Uwazam, ze juz (dawno) nadszedl czas by powstal po angielsku tekst o zagrozeniach dla wolnosci slowa w Polsce. Cos w rodzaju "Czarnej Ksiegi Adama Michnika", w ktorej, krotko ale dokladnie opisane bylyby wszystkie przypadki kiedy Michnik podawal, skutecznie czy nie, dziennikarzy i autorow do sadu zadajac przeprosin i odszkodowan. Te "Czarna Ksiege" nalezaloby wyslac do roznych organizacji dziennikarskich i wolnosciowych na swiecie z prosba o zajecie stanowiska. Gdyby cos takiego powstalo, zglaszam swoja gotowosc do pilotowania tego co najmniej do kilku znanych organizacji.
Mysl ta przyszla mi do glowy niedawno w Polsce, kiedy uslyszalam o wyroku w sprawie profesora Zybertowicza, myslalam o tym juz dawniej kiedy poznalam blizej sprawe Jerzego Targalskiego. A dzis dostalam list od nie-polskiego przyjaciela z linkiem do artkulu nieznanego mi (a jesli znanego, to nic o tym nie wiem) "andy101old": http://www.thoughts.com/Andy101old/blog/straszenie-zybertowicza-527633/. Bardzo dobry artykul.

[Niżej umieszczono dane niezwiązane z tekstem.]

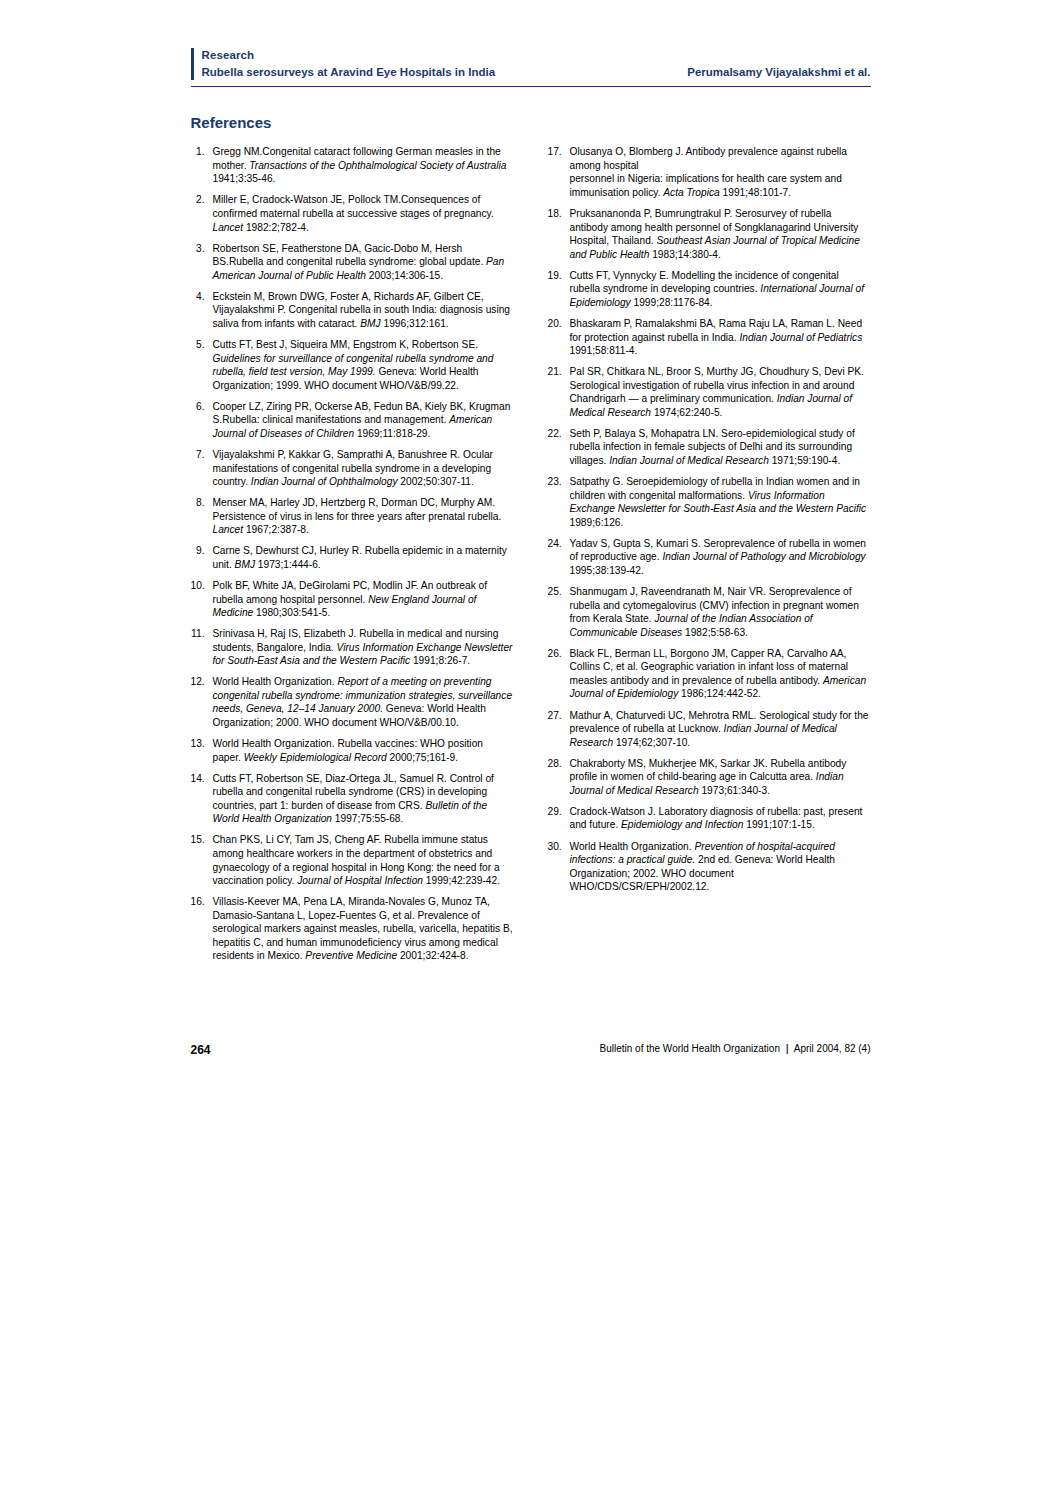Research
Rubella serosurveys at Aravind Eye Hospitals in India
Perumalsamy Vijayalakshmi et al.
References
1. Gregg NM.Congenital cataract following German measles in the mother. Transactions of the Ophthalmological Society of Australia 1941;3:35-46.
2. Miller E, Cradock-Watson JE, Pollock TM.Consequences of confirmed maternal rubella at successive stages of pregnancy. Lancet 1982:2;782-4.
3. Robertson SE, Featherstone DA, Gacic-Dobo M, Hersh BS.Rubella and congenital rubella syndrome: global update. Pan American Journal of Public Health 2003;14:306-15.
4. Eckstein M, Brown DWG, Foster A, Richards AF, Gilbert CE, Vijayalakshmi P. Congenital rubella in south India: diagnosis using saliva from infants with cataract. BMJ 1996;312:161.
5. Cutts FT, Best J, Siqueira MM, Engstrom K, Robertson SE. Guidelines for surveillance of congenital rubella syndrome and rubella, field test version, May 1999. Geneva: World Health Organization; 1999. WHO document WHO/V&B/99.22.
6. Cooper LZ, Ziring PR, Ockerse AB, Fedun BA, Kiely BK, Krugman S.Rubella: clinical manifestations and management. American Journal of Diseases of Children 1969;11:818-29.
7. Vijayalakshmi P, Kakkar G, Samprathi A, Banushree R. Ocular manifestations of congenital rubella syndrome in a developing country. Indian Journal of Ophthalmology 2002;50:307-11.
8. Menser MA, Harley JD, Hertzberg R, Dorman DC, Murphy AM. Persistence of virus in lens for three years after prenatal rubella. Lancet 1967;2:387-8.
9. Carne S, Dewhurst CJ, Hurley R. Rubella epidemic in a maternity unit. BMJ 1973;1:444-6.
10. Polk BF, White JA, DeGirolami PC, Modlin JF. An outbreak of rubella among hospital personnel. New England Journal of Medicine 1980;303:541-5.
11. Srinivasa H, Raj IS, Elizabeth J. Rubella in medical and nursing students, Bangalore, India. Virus Information Exchange Newsletter for South-East Asia and the Western Pacific 1991;8:26-7.
12. World Health Organization. Report of a meeting on preventing congenital rubella syndrome: immunization strategies, surveillance needs, Geneva, 12–14 January 2000. Geneva: World Health Organization; 2000. WHO document WHO/V&B/00.10.
13. World Health Organization. Rubella vaccines: WHO position paper. Weekly Epidemiological Record 2000;75;161-9.
14. Cutts FT, Robertson SE, Diaz-Ortega JL, Samuel R. Control of rubella and congenital rubella syndrome (CRS) in developing countries, part 1: burden of disease from CRS. Bulletin of the World Health Organization 1997;75:55-68.
15. Chan PKS, Li CY, Tam JS, Cheng AF. Rubella immune status among healthcare workers in the department of obstetrics and gynaecology of a regional hospital in Hong Kong: the need for a vaccination policy. Journal of Hospital Infection 1999;42:239-42.
16. Villasis-Keever MA, Pena LA, Miranda-Novales G, Munoz TA, Damasio-Santana L, Lopez-Fuentes G, et al. Prevalence of serological markers against measles, rubella, varicella, hepatitis B, hepatitis C, and human immunodeficiency virus among medical residents in Mexico. Preventive Medicine 2001;32:424-8.
17. Olusanya O, Blomberg J. Antibody prevalence against rubella among hospital
personnel in Nigeria: implications for health care system and immunisation policy. Acta Tropica 1991;48:101-7.
18. Pruksananonda P, Bumrungtrakul P. Serosurvey of rubella antibody among health personnel of Songklanagarind University Hospital, Thailand. Southeast Asian Journal of Tropical Medicine and Public Health 1983;14:380-4.
19. Cutts FT, Vynnycky E. Modelling the incidence of congenital rubella syndrome in developing countries. International Journal of Epidemiology 1999;28:1176-84.
20. Bhaskaram P, Ramalakshmi BA, Rama Raju LA, Raman L. Need for protection against rubella in India. Indian Journal of Pediatrics 1991;58:811-4.
21. Pal SR, Chitkara NL, Broor S, Murthy JG, Choudhury S, Devi PK. Serological investigation of rubella virus infection in and around Chandrigarh — a preliminary communication. Indian Journal of Medical Research 1974;62:240-5.
22. Seth P, Balaya S, Mohapatra LN. Sero-epidemiological study of rubella infection in female subjects of Delhi and its surrounding villages. Indian Journal of Medical Research 1971;59:190-4.
23. Satpathy G. Seroepidemiology of rubella in Indian women and in children with congenital malformations. Virus Information Exchange Newsletter for South-East Asia and the Western Pacific 1989;6:126.
24. Yadav S, Gupta S, Kumari S. Seroprevalence of rubella in women of reproductive age. Indian Journal of Pathology and Microbiology 1995;38:139-42.
25. Shanmugam J, Raveendranath M, Nair VR. Seroprevalence of rubella and cytomegalovirus (CMV) infection in pregnant women from Kerala State. Journal of the Indian Association of Communicable Diseases 1982;5:58-63.
26. Black FL, Berman LL, Borgono JM, Capper RA, Carvalho AA, Collins C, et al. Geographic variation in infant loss of maternal measles antibody and in prevalence of rubella antibody. American Journal of Epidemiology 1986;124:442-52.
27. Mathur A, Chaturvedi UC, Mehrotra RML. Serological study for the prevalence of rubella at Lucknow. Indian Journal of Medical Research 1974;62;307-10.
28. Chakraborty MS, Mukherjee MK, Sarkar JK. Rubella antibody profile in women of child-bearing age in Calcutta area. Indian Journal of Medical Research 1973;61:340-3.
29. Cradock-Watson J. Laboratory diagnosis of rubella: past, present and future. Epidemiology and Infection 1991;107:1-15.
30. World Health Organization. Prevention of hospital-acquired infections: a practical guide. 2nd ed. Geneva: World Health Organization; 2002. WHO document WHO/CDS/CSR/EPH/2002.12.
264
Bulletin of the World Health Organization | April 2004, 82 (4)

Nie-polscy autorzy i dziennikarze czesto prosza o wyjasnianie im przedziwnych zdarzen w Polsce (Polacy w Polsce zachowuja sie najczesciej tak jak by to co dzialo sie bylo normalne ,i nie wymagalo zadnego wyjasniania, czy nawet glebszej refleksji).
Jednym z kuriozow sa czesto zachowania i slowa Adama Michnika, a zwlaszcza dysonans poznawczy zachodzacy pomiedzy legenda Adama Michnika i osoba wystepujaca pod tym nazwiskiem w zyciu politycznym Polski.

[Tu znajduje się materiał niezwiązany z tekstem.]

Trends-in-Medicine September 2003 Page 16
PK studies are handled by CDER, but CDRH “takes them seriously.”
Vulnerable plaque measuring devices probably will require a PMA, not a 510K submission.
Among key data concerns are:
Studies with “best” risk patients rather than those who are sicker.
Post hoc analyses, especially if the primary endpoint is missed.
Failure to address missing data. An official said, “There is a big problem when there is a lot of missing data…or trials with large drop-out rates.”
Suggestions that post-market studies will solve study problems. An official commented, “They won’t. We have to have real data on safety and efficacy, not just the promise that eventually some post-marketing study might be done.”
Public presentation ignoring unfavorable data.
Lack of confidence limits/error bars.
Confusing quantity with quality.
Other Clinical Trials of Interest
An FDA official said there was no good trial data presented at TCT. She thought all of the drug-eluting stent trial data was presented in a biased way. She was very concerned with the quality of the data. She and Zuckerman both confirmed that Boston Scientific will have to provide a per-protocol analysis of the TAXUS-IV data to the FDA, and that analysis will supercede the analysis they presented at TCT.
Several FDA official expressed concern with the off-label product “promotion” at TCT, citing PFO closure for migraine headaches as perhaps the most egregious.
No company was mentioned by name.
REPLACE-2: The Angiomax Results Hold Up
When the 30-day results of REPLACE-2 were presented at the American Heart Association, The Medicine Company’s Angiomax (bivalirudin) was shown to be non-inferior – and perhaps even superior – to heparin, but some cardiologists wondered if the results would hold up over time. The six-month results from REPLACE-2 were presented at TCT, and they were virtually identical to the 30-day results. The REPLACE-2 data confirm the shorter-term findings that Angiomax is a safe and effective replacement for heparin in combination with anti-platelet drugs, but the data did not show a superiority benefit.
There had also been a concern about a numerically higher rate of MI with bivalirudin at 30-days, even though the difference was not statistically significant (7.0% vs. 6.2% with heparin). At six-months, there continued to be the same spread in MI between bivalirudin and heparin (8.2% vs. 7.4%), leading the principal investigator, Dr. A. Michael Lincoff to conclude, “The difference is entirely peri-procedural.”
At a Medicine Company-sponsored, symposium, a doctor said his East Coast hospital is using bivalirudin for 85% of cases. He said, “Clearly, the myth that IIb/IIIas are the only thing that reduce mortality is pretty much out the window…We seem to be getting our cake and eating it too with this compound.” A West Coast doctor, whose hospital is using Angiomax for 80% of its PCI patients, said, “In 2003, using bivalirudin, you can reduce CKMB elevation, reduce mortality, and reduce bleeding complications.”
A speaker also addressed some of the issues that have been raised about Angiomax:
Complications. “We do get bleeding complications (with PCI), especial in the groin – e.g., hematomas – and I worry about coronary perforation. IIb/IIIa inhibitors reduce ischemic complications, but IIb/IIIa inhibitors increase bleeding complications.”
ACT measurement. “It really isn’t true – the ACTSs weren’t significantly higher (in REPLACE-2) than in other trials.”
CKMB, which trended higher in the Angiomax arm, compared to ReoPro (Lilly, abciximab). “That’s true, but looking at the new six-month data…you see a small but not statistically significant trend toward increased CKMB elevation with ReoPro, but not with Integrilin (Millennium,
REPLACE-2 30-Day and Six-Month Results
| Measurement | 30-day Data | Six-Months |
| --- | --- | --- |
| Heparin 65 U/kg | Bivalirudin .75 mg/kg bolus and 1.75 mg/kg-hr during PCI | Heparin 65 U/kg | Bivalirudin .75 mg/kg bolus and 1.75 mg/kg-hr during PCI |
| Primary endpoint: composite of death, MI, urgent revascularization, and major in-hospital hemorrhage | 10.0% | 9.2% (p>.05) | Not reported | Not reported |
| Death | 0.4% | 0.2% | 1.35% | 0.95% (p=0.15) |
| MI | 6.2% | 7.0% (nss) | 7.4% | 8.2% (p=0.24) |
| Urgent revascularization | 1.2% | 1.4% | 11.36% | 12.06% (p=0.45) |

Od kilkunastu lat Adam Michnik pozywa do sadu dziennikarzy i komentatorow, redaktorow i naukowcow. W kazdym normalnym kraju nazywaloby sie to zastraszaniem ("intimidation"), nakladaniem kaganca ("muzzling free speech") i wywolaloby zoganizowany protest organizacji dziennikarskich i organizacji broniacych praw czlowieka. Zwlaszcza ze jest to pozywanie przez bogatego czlowieka za ktorym stoi przebogate przedsiebiorstwo "Agora" ludzi, ktorzy nie tylko sa niezamozni bo zajmuja sie praca naukowa, ale i maja trudnosci z zarabianiem swoim piorem bedac czesto na czarnej liscie.

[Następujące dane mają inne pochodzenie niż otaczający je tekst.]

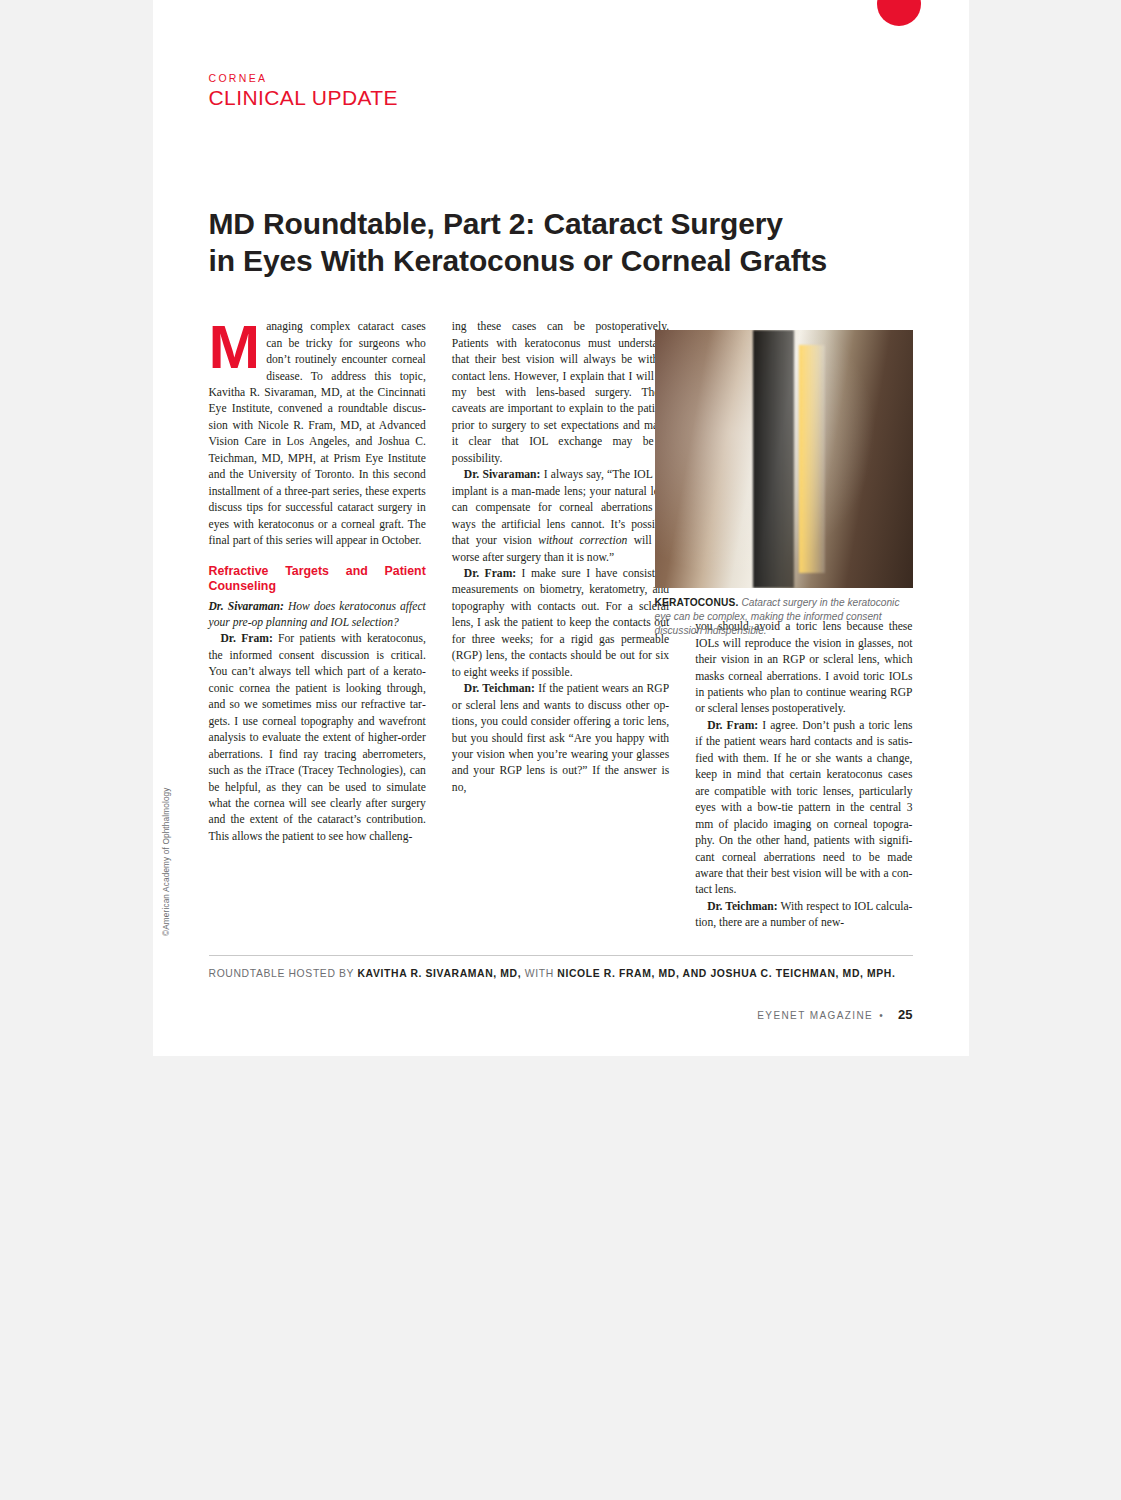Cornea
Clinical Update
MD Roundtable, Part 2: Cataract Surgery
in Eyes With Keratoconus or Corneal Grafts
KERATOCONUS. Cataract surgery in the keratoconic eye can be complex, making the informed consent discussion indispensible.
Managing complex cataract cases can be tricky for surgeons who don’t routinely encounter corneal disease. To address this topic, Kavitha R. Sivaraman, MD, at the Cincinnati Eye Institute, convened a roundtable discussion with Nicole R. Fram, MD, at Advanced Vision Care in Los Angeles, and Joshua C. Teichman, MD, MPH, at Prism Eye Institute and the University of Toronto. In this second installment of a three-part series, these experts discuss tips for successful cataract surgery in eyes with keratoconus or a corneal graft. The final part of this series will appear in October.
Refractive Targets and Patient Counseling
Dr. Sivaraman: How does keratoconus affect your pre-op planning and IOL selection?
Dr. Fram: For patients with keratoconus, the informed consent discussion is critical. You can’t always tell which part of a keratoconic cornea the patient is looking through, and so we sometimes miss our refractive targets. I use corneal topography and wavefront analysis to evaluate the extent of higher-order aberrations. I find ray tracing aberrometers, such as the iTrace (Tracey Technologies), can be helpful, as they can be used to simulate what the cornea will see clearly after surgery and the extent of the cataract’s contribution. This allows the patient to see how challeng-
ing these cases can be postoperatively. Patients with keratoconus must understand that their best vision will always be with a contact lens. However, I explain that I will do my best with lens-based surgery. These caveats are important to explain to the patient prior to surgery to set expectations and make it clear that IOL exchange may be a possibility.
Dr. Sivaraman: I always say, “The IOL we implant is a man-made lens; your natural lens can compensate for corneal aberrations in ways the artificial lens cannot. It’s possible that your vision without correction will be worse after surgery than it is now.”
Dr. Fram: I make sure I have consistent measurements on biometry, keratometry, and topography with contacts out. For a scleral lens, I ask the patient to keep the contacts out for three weeks; for a rigid gas permeable (RGP) lens, the contacts should be out for six to eight weeks if possible.
Dr. Teichman: If the patient wears an RGP or scleral lens and wants to discuss other options, you could consider offering a toric lens, but you should first ask “Are you happy with your vision when you’re wearing your glasses and your RGP lens is out?” If the answer is no,
you should avoid a toric lens because these IOLs will reproduce the vision in glasses, not their vision in an RGP or scleral lens, which masks corneal aberrations. I avoid toric IOLs in patients who plan to continue wearing RGP or scleral lenses postoperatively.
Dr. Fram: I agree. Don’t push a toric lens if the patient wears hard contacts and is satisfied with them. If he or she wants a change, keep in mind that certain keratoconus cases are compatible with toric lenses, particularly eyes with a bow-tie pattern in the central 3 mm of placido imaging on corneal topography. On the other hand, patients with significant corneal aberrations need to be made aware that their best vision will be with a contact lens.
Dr. Teichman: With respect to IOL calculation, there are a number of new-
Roundtable hosted by Kavitha R. Sivaraman, MD, with Nicole R. Fram, MD, and Joshua C. Teichman, MD, MPH.
©American Academy of Ophthalmology
Eyenet Magazine•25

Wiem, Polska jest innym krajem, w Polsce organizacje dziennikarskie, nie kwestionujac ze znany dziennikarz wsolpracowal z rezymem, ustalaja nagrode jego imienia, wlasnie teraz, zeby pokazac jaka tradycja jest im najblizsza, a szanowana kiedys organizacja obrony praw czlowieka rozsyla po swiecie, i po angielsku, broszury broniace najbardziej pokrzywdzonej kategorii Polakow: "ofiar lustracji".
Warto by wiec cos zrobic? Mozeby "ofiary Michnika" i obroncy wolnosci slowa przeszli do kontrofensywy zanim nie jest za pozno?